Over recent weeks, the riot police and agents of the powerful National Intelligence and Security Service have been cracking down on demonstrators, but the military troops have been so far not intervened.
On Monday morning, several vehicles carrying Security Service personnel and riot police arrived at the protest site in Khartoum and fired teargas.
According to the organizers of the protests, all people around Khartoum gather in the capital to protect their country on the ground. The Sudanese Professionals Association, part of a coalition of civil society groups involved in the protests, said on Sunday it feared a massacre if security forces moved to disperse the demonstration.
A report released last week by the US-based NGO Physicians for Human Rights said authorities had used “unnecessary and disproportionate force against its citizens, illegally attacked medical responders and facilities, and tortured detainees”. Since the start of the protests in mid-December, 51 people have died, according to the Human Rights Watch. Hundreds have been arrested and jailed after summary trials, the human right activists say.
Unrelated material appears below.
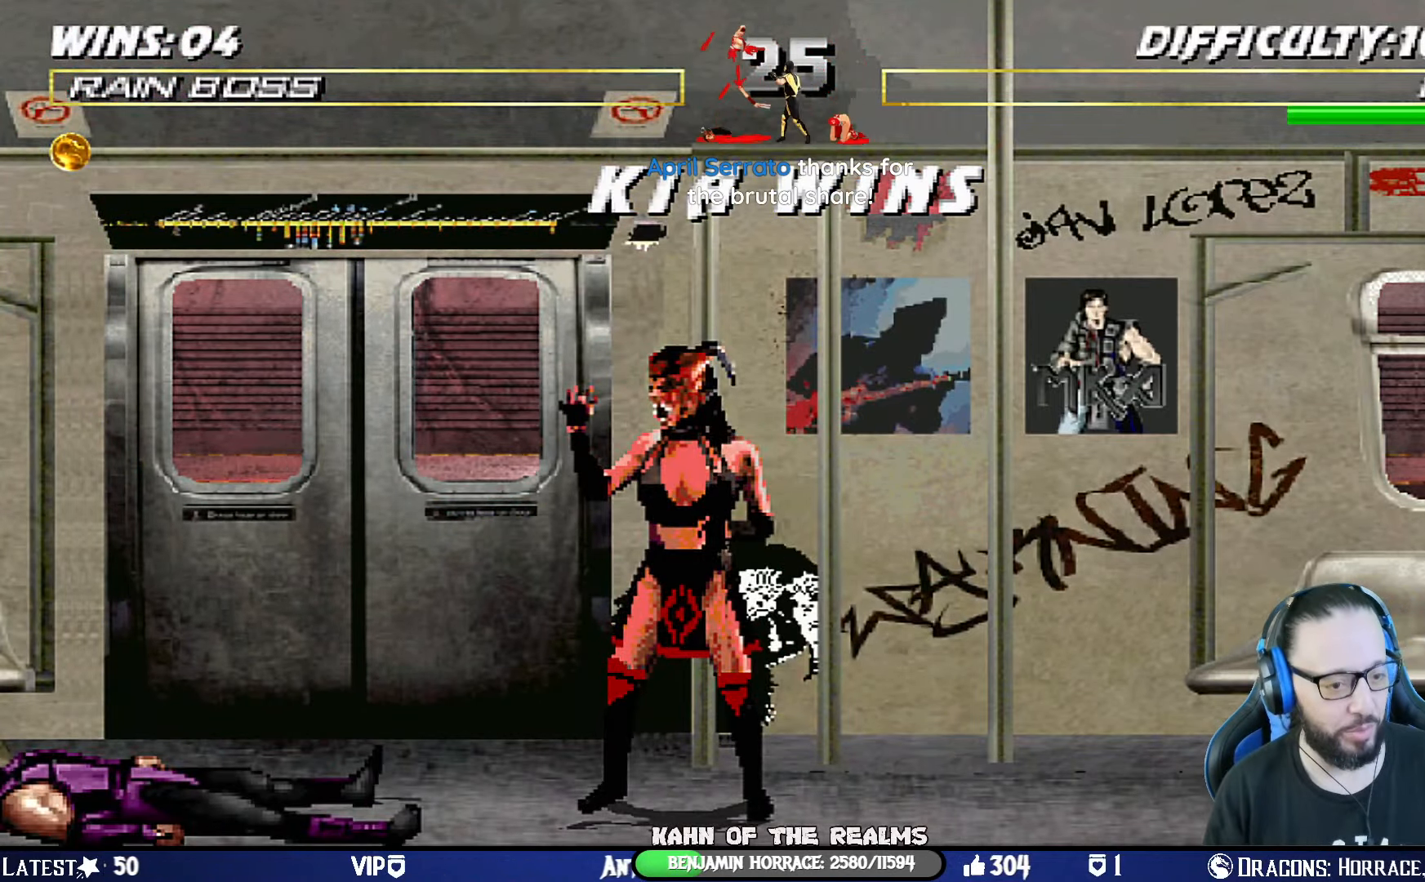
{"buttons": [], "left_stick": "center", "right_stick": "center", "events": [[117, "CROSS", "up"], [234, "CROSS", "down"], [384, "CROSS", "up"]]}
Observers have pointed to possible inspiration from Algeria, where weeks of peaceful popular protests forced Abdelaziz Bouteflika to resign as president last week.
Sudan’s president Bashir faces genocide charges at the international criminal court relating to extensive human rights abuses perpetrated by Sudanese forces against civilians in Darfur, the western region gripped by conflict since 2003 when rebels took up arms against the government, accusing it of discrimination and neglect.
The UN says 300,000 people have died in the conflict and 2.7 million have fled their homes.